* Aim
Make an exact copy of the lines below.

* Dataset
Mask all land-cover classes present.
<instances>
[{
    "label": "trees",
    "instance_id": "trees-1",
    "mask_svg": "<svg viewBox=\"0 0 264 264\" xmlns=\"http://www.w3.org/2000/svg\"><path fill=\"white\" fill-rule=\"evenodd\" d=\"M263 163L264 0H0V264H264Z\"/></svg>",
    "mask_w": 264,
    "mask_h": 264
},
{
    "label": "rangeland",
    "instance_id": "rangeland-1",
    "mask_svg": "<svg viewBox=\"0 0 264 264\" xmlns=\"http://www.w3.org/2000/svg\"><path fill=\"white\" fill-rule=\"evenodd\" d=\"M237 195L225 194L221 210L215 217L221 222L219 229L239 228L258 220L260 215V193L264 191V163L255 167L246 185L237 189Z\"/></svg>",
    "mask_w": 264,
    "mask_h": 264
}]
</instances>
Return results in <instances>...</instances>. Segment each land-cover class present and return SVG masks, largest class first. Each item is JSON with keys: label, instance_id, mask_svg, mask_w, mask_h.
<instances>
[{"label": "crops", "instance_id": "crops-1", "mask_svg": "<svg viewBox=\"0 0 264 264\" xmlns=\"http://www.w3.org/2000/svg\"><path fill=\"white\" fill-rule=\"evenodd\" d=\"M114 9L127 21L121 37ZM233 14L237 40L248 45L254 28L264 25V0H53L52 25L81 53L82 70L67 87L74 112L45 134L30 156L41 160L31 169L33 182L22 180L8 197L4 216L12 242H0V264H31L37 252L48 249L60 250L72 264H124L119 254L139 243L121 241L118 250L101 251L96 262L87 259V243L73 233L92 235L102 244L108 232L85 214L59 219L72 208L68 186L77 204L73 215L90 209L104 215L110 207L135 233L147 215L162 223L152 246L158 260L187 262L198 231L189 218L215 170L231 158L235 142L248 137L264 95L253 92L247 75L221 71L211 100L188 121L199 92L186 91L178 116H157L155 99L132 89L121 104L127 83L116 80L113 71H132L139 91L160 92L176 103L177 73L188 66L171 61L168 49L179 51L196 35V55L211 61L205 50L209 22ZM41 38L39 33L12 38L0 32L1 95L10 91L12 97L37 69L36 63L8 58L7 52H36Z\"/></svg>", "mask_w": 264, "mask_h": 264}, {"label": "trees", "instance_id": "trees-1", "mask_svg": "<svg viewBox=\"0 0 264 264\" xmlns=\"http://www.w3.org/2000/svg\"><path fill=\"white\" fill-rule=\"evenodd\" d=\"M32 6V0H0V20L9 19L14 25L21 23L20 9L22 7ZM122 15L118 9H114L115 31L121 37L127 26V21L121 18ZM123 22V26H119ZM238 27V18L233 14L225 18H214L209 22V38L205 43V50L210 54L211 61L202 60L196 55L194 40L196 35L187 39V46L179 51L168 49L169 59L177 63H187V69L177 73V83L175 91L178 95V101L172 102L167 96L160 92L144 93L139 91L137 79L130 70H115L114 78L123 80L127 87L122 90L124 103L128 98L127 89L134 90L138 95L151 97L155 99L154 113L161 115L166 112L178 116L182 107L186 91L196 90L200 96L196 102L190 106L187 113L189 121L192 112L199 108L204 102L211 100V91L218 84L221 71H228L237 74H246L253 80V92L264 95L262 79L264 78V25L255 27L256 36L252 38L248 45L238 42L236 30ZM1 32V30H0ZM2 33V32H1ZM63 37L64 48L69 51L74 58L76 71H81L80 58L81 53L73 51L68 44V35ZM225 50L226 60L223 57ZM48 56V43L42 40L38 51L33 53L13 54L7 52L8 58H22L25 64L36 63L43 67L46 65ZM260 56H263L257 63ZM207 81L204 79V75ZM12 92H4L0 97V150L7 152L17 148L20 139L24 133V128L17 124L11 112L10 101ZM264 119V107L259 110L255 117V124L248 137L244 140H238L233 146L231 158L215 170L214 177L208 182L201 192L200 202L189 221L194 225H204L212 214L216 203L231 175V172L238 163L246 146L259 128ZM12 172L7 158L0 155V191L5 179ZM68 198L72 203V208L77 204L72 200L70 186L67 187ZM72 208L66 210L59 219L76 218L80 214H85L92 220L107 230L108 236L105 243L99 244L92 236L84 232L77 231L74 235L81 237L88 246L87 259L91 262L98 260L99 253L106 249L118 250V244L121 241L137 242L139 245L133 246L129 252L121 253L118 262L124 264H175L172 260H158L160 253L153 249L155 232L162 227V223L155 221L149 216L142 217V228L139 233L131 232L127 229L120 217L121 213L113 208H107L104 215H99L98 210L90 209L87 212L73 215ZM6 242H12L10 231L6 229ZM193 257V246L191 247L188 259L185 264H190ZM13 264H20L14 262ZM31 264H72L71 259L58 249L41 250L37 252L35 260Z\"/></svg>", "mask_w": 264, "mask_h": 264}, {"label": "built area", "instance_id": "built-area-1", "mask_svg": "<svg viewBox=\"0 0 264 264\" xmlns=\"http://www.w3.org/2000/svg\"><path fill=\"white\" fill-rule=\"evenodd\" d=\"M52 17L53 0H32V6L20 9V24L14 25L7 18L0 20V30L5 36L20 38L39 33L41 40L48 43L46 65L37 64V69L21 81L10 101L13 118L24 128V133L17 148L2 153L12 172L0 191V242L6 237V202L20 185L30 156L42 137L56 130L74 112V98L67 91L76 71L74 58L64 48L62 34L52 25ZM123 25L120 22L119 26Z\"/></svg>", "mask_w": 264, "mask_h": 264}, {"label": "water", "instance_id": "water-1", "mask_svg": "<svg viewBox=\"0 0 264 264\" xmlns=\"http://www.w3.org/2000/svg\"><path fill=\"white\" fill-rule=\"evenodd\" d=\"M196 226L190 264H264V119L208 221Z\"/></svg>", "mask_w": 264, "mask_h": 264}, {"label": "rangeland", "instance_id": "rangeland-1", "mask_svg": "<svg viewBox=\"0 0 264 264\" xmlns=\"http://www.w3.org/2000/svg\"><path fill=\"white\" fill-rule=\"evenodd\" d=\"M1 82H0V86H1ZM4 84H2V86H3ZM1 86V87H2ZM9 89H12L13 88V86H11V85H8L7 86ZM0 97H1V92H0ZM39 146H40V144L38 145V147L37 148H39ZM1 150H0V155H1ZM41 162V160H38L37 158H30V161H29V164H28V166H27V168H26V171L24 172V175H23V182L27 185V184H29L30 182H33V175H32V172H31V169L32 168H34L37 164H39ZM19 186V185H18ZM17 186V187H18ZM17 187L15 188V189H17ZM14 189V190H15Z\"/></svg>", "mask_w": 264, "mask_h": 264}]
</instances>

* Answer to this task
Mask all land-cover classes present.
<instances>
[{
    "label": "trees",
    "instance_id": "trees-1",
    "mask_svg": "<svg viewBox=\"0 0 264 264\" xmlns=\"http://www.w3.org/2000/svg\"><path fill=\"white\" fill-rule=\"evenodd\" d=\"M263 163L264 0H0V264H264Z\"/></svg>",
    "mask_w": 264,
    "mask_h": 264
},
{
    "label": "rangeland",
    "instance_id": "rangeland-1",
    "mask_svg": "<svg viewBox=\"0 0 264 264\" xmlns=\"http://www.w3.org/2000/svg\"><path fill=\"white\" fill-rule=\"evenodd\" d=\"M237 195L225 194L221 210L215 217L221 222L219 229L239 228L258 220L260 215V193L264 191V163L255 167L246 185L237 189Z\"/></svg>",
    "mask_w": 264,
    "mask_h": 264
}]
</instances>
Return results in <instances>...</instances>. Segment each land-cover class present and return SVG masks, largest class first. Each item is JSON with keys: label, instance_id, mask_svg, mask_w, mask_h.
<instances>
[{"label": "crops", "instance_id": "crops-1", "mask_svg": "<svg viewBox=\"0 0 264 264\" xmlns=\"http://www.w3.org/2000/svg\"><path fill=\"white\" fill-rule=\"evenodd\" d=\"M114 9L127 21L121 37ZM233 14L237 40L248 45L254 28L264 25V0H53L52 25L81 53L82 70L67 87L74 112L45 134L30 156L41 160L31 169L33 182L22 180L8 197L4 216L12 242H0V264H31L37 252L48 249L60 250L72 264H124L119 254L139 243L121 241L118 250L101 251L96 262L87 259V243L73 233L92 235L102 244L108 232L85 214L59 219L72 208L68 186L77 204L73 215L90 209L104 215L110 207L135 233L147 215L162 223L152 246L158 260L187 262L198 231L189 218L215 170L231 158L235 142L248 137L264 95L253 92L247 75L221 71L211 100L188 121L199 92L186 91L178 116H157L155 99L132 89L121 104L127 83L116 80L113 71H132L139 91L160 92L176 103L177 73L188 66L171 61L168 49L179 51L196 35V55L211 61L205 50L209 22ZM41 38L39 33L12 38L0 32L1 95L10 91L12 97L37 69L36 63L8 58L7 52H36Z\"/></svg>", "mask_w": 264, "mask_h": 264}, {"label": "trees", "instance_id": "trees-1", "mask_svg": "<svg viewBox=\"0 0 264 264\" xmlns=\"http://www.w3.org/2000/svg\"><path fill=\"white\" fill-rule=\"evenodd\" d=\"M32 6V0H0V20L9 19L14 25L21 23L20 9L22 7ZM122 15L118 9H114L115 31L121 37L127 26V21L121 18ZM123 22V26H119ZM238 27V18L233 14L225 18H214L209 22V38L205 43V50L210 54L211 61L202 60L196 55L194 40L196 35L187 39V46L179 51L168 49L169 59L177 63H187V69L177 73V83L175 91L178 95V101L172 102L167 96L160 92L144 93L139 91L137 79L130 70H115L114 78L123 80L127 87L122 90L124 103L128 98L127 89L134 90L138 95L151 97L155 99L154 113L161 115L166 112L178 116L182 107L186 91L196 90L200 96L196 102L190 106L187 113L189 121L192 112L199 108L204 102L211 100V91L218 84L221 71H228L237 74H246L253 80V92L264 95L262 79L264 78V25L255 27L256 36L252 38L248 45L238 42L236 30ZM1 32V30H0ZM2 33V32H1ZM63 37L64 48L69 51L74 58L76 71H81L80 58L81 53L73 51L68 44V35ZM225 50L226 60L223 57ZM48 56V43L42 40L38 51L33 53L13 54L7 52L8 58H22L25 64L36 63L43 67L46 65ZM260 56H263L257 63ZM207 81L204 79V75ZM12 92H4L0 97V150L7 152L17 148L20 139L24 133V128L17 124L11 112L10 101ZM264 119V107L259 110L255 117V124L248 137L244 140H238L233 146L231 158L215 170L214 177L208 182L201 192L200 202L189 221L194 225H204L212 214L216 203L231 175V172L238 163L246 146L259 128ZM12 172L7 158L0 155V191L5 179ZM68 198L72 203V208L77 204L72 200L70 186L67 187ZM72 208L66 210L59 219L76 218L80 214H85L92 220L107 230L108 236L105 243L99 244L92 236L84 232L77 231L74 235L81 237L88 246L87 259L91 262L98 260L99 253L106 249L118 250V244L121 241L137 242L139 245L133 246L129 252L121 253L118 262L124 264H175L172 260H158L160 253L153 249L155 232L162 227V223L155 221L149 216L142 217V228L139 233L131 232L127 229L120 217L121 213L113 208H107L104 215H99L98 210L90 209L87 212L73 215ZM6 242H12L10 231L6 229ZM193 257V246L191 247L188 259L185 264H190ZM13 264H20L14 262ZM31 264H72L71 259L58 249L41 250L37 252L35 260Z\"/></svg>", "mask_w": 264, "mask_h": 264}, {"label": "built area", "instance_id": "built-area-1", "mask_svg": "<svg viewBox=\"0 0 264 264\" xmlns=\"http://www.w3.org/2000/svg\"><path fill=\"white\" fill-rule=\"evenodd\" d=\"M52 17L53 0H32V6L20 9V24L14 25L7 18L0 20V30L5 36L20 38L39 33L41 40L48 43L46 65L37 64V69L21 81L10 101L13 118L24 128V133L17 148L2 153L12 172L0 191V242L6 237V202L20 185L30 156L42 137L56 130L74 112V98L67 91L76 71L74 58L64 48L62 34L52 25ZM123 25L120 22L119 26Z\"/></svg>", "mask_w": 264, "mask_h": 264}, {"label": "water", "instance_id": "water-1", "mask_svg": "<svg viewBox=\"0 0 264 264\" xmlns=\"http://www.w3.org/2000/svg\"><path fill=\"white\" fill-rule=\"evenodd\" d=\"M196 226L190 264H264V119L208 221Z\"/></svg>", "mask_w": 264, "mask_h": 264}, {"label": "rangeland", "instance_id": "rangeland-1", "mask_svg": "<svg viewBox=\"0 0 264 264\" xmlns=\"http://www.w3.org/2000/svg\"><path fill=\"white\" fill-rule=\"evenodd\" d=\"M1 82H0V86H1ZM4 84H2V86H3ZM1 86V87H2ZM9 89H12L13 88V86H11V85H8L7 86ZM0 97H1V92H0ZM39 146H40V144L38 145V147L37 148H39ZM1 150H0V155H1ZM41 162V160H38L37 158H30V161H29V164H28V166H27V168H26V171L24 172V175H23V182L27 185V184H29L30 182H33V175H32V172H31V169L32 168H34L37 164H39ZM19 186V185H18ZM17 186V187H18ZM17 187L15 188V189H17ZM14 189V190H15Z\"/></svg>", "mask_w": 264, "mask_h": 264}]
</instances>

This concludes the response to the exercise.